Input data
_ _ _

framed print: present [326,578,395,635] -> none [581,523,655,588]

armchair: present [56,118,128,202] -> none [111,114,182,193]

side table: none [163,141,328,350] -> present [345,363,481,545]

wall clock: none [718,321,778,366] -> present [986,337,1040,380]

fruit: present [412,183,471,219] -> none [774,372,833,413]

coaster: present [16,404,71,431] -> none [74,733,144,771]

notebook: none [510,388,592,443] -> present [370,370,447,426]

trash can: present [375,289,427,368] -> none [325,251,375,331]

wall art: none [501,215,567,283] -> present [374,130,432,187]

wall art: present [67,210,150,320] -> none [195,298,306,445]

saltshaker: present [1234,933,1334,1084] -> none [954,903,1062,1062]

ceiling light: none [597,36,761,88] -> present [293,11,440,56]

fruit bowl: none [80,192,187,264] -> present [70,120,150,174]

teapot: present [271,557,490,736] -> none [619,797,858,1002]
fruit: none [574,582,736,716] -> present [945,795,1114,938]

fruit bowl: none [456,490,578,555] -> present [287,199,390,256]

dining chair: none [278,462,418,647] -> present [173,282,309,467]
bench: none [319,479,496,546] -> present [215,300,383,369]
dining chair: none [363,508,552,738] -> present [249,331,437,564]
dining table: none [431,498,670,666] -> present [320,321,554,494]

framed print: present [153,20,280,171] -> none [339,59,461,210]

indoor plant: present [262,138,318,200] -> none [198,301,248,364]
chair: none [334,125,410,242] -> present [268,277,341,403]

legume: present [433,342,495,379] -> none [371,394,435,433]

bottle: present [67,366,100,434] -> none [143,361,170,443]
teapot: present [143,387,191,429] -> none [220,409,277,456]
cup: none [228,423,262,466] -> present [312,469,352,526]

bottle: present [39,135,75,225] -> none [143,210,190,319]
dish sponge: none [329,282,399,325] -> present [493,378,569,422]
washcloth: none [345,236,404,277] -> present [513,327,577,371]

_ _ _

Task statement
From the records above, transcribe without alteration every line from the one with "side table: none" to the one with "notebook: none [510,388,592,443]", inclusive.

Result for this exercise
side table: none [163,141,328,350] -> present [345,363,481,545]

wall clock: none [718,321,778,366] -> present [986,337,1040,380]

fruit: present [412,183,471,219] -> none [774,372,833,413]

coaster: present [16,404,71,431] -> none [74,733,144,771]

notebook: none [510,388,592,443] -> present [370,370,447,426]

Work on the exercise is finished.